Снимали в лесном заповеднике. Сказка! И Зверев рычал от восторга, урчал. Такая природа спасет любой фильм. Она – красота. Красота спасет мир. Совсем не дурак был больной Достоевский, хотя сладострастник. Но Бог нам судья: пусть мы сладострастники с Федор Михалычем, но не идиоты, нет, не идиоты! Вот рукопись про идиота – пожалуйста. Позвольте аванс. Фавн смеялся спросонья: приходит же в голову черт знает что! Закончился пятый день съемок. Все было прекрасно, но не было женщины, а фавну хотелось любви.
Чувствуя, как все тело его горит под рубашкой, он, в огромных резиновых сапогах, с поблескивающей в бороде паутиной, сбивая сучковатой палкой головки невинных ромашек, отправился в лес. Пройдя километра четыре, не больше, увидел добротный бревенчатый дом без забора. За домом был пышный, большой огород, капуста лежала на грядках, как головы. Лесничий, наверно, живет. Больше некому.
Звереву вдруг отчаянно захотелось пить. Он поднялся по ступенькам и толкнул дверь. Она, заворчав, поддалась. Он оказался в просторных сенях, где на газетах, разостланных по всему полу, сушились цветы и коренья, поэтому запах стоял, как в лесу. Окошка здесь не было, и в полумраке неясно белели все те же ромашки, которых он столько убил по дороге. Сбоку была еще одна дверь, и Зверев постоял секунду, раздумывая, можно ли постучаться, но дверь отворилась, и выросла женщина.
Ведь он думал как? Все на свете – сценарий. Идешь вот по улице и ненароком вдруг плюнешь на маленький радужный листик. Ты думаешь, это ты просто так плюнул? Отнюдь! Это тоже сценарий. Снимаем! Лежал себе листик, и шел человек. Он плюнул, попал ненароком на листик. Судьба их свела. Ненароком, невольно, но ведь не поспоришь. Остался сей листик немного жемчужным от горькой слюны, в то время как беглый зрачок человека, ушедшего дальше, унес его образ внутри своей памяти. Конечно, пример, может, и не из лучших, не самый изысканный, в общем, пример, но все же, но все же…

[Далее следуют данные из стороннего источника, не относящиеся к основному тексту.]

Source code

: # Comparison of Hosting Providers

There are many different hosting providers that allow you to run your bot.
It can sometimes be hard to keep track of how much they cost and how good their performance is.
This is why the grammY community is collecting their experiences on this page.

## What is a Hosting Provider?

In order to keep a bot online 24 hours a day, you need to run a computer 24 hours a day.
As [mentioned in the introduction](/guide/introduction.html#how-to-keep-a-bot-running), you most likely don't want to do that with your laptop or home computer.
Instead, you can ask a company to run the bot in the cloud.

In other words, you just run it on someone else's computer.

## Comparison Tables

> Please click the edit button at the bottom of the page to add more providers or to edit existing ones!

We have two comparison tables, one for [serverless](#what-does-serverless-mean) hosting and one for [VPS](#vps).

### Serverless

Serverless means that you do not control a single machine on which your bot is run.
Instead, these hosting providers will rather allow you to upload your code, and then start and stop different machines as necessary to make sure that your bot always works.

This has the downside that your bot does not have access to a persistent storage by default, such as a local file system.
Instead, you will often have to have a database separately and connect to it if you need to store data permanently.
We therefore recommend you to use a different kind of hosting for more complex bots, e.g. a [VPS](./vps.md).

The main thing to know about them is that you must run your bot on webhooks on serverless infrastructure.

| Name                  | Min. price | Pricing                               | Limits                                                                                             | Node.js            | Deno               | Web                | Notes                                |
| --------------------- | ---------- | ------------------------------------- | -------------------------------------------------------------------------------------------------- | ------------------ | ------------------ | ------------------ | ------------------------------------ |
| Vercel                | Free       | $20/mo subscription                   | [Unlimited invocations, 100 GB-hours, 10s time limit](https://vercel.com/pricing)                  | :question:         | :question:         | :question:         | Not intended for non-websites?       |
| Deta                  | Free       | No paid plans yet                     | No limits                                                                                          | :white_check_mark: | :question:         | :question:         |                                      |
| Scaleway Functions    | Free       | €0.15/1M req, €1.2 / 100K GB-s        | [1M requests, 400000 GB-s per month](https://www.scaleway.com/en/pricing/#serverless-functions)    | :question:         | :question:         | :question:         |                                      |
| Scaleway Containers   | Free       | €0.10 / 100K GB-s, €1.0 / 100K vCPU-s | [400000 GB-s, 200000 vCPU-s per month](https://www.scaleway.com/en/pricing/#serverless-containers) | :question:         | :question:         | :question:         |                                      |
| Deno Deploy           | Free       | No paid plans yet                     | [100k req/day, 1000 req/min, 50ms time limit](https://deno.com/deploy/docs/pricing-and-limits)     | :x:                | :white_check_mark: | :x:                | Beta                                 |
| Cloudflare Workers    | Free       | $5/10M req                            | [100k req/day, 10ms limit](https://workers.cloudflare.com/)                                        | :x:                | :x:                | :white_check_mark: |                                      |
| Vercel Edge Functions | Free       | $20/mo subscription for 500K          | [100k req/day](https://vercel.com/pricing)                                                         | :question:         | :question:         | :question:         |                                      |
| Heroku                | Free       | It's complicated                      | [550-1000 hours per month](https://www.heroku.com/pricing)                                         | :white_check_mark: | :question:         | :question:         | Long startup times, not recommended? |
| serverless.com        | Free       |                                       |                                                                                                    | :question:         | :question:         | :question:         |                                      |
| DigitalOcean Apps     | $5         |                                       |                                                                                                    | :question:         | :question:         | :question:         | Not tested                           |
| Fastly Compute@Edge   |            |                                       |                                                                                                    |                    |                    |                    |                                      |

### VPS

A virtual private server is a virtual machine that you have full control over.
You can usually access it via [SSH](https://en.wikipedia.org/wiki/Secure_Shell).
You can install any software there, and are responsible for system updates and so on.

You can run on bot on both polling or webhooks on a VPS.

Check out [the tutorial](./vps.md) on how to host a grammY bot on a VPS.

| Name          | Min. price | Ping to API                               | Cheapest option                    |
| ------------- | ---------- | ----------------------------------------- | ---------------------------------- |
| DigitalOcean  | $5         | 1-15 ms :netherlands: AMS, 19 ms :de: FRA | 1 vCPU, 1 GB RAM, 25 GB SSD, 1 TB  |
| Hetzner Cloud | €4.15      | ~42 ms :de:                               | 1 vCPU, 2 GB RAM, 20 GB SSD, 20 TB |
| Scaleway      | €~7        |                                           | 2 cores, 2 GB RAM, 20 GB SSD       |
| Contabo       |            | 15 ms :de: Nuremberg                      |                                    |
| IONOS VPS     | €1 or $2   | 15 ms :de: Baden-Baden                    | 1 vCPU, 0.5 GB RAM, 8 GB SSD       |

Пока Зверев шел по литовскому лесу, топча его травы, сбивая цветы, он так понимал и свою, и чужую – и прошлую, и настоящую – жизнь: сценарий. Один, другой, третий. Снимаем! Артисты готовы?
И вдруг что-то щелкнуло. Остановилось.
Выросшая на пороге женщина была высокого роста и крепкого стройного сложения. Тело ее четко обрисовывала длинная, но тонкая холщовая рубашка с сильно открытым воротом, в котором вспыхнувшие глаза фавна тотчас же увидели, где начинается высокая сильная грудь. Она не носила ненужный бюстгальтер, и грудь глубоко и свободно дышала под серою тканью. Соски проступали сквозь ткань и темнели. Он остолбенел.

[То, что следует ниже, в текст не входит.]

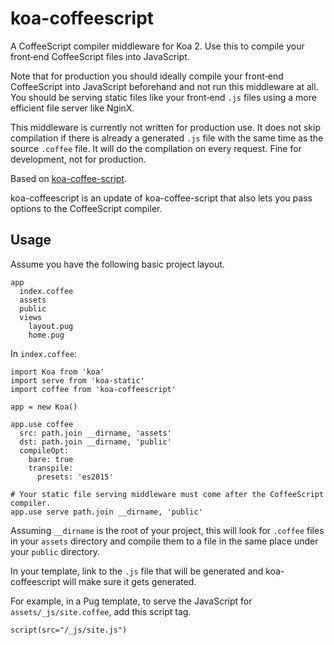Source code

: # koa-coffeescript #

A CoffeeScript compiler middleware for Koa 2. Use this to compile your
front‐end CoffeeScript files into JavaScript.

Note that for production you should ideally compile your front‐end CoffeeScript
into JavaScript beforehand and not run this middleware at all. You should be
serving static files like your front‐end `.js` files using a more efficient
file server like NginX.

This middleware is currently not written for production use. It does not skip
compilation if there is already a generated `.js` file with the same time as
the source `.coffee` file. It will do the compilation on every request. Fine
for development, not for production.

Based on [koa-coffee-script](https://github.com/evansdiy/koa-coffee-script).

koa-coffeescript is an update of koa-coffee-script that also lets you pass
options to the CoffeeScript compiler.


## Usage ##

Assume you have the following basic project layout.

    app
      index.coffee
      assets
      public
      views
        layout.pug
        home.pug

In `index.coffee`:

    import Koa from 'koa'
    import serve from 'koa-static'
    import coffee from 'koa-coffeescript'

    app = new Koa()

    app.use coffee
      src: path.join __dirname, 'assets'
      dst: path.join __dirname, 'public'
      compileOpt:
        bare: true
        transpile:
          presets: 'es2015'

    # Your static file serving middleware must come after the CoffeeScript
    compiler.
    app.use serve path.join __dirname, 'public'

Assuming `__dirname` is the root of your project, this will look for `.coffee`
files in your `assets` directory and compile them to a file in the same place
under your `public` directory.

In your template, link to the `.js` file that will be generated and
koa-coffeescript will make sure it gets generated.

For example, in a Pug template, to serve the JavaScript for
`assets/_js/site.coffee`, add this script tag.

    script(src="/_js/site.js")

– Извините меня, – сказал он смущенно. – Снимаем кино в заповеднике вашем, и вот заблудился. Гулял…
– Да тут не заблудишься, – с жестким акцентом сказала она. – Дорога тут рядом.
Большие янтарные бусы желтели на матовой шее.
– Красивые бусы, – сказал он игриво и сделал какой-то двусмысленный жест, как будто желая потрогать.
Она отступила на шаг. Глаза ее вдруг потемнели, и злоба наполнила их, как вода возьмет да наполнит глубокие впадины.
– Дорога налево. – Она отвернулась, словно брезгуя Зверевым. – Отсюда два шага, вы не потеряетесь.
– Нельзя ли попить? – Он стал прост и серьезен. – Брожу здесь, брожу… Словно заколдовали… Такой красоты я нигде не встречал.
Она усмехнулась.
– Нам тоже здесь нравится.
– Кому это нам?
– Нам с мужем. Живем здесь одиннадцать лет, и не скучно. Про город и не вспоминаем.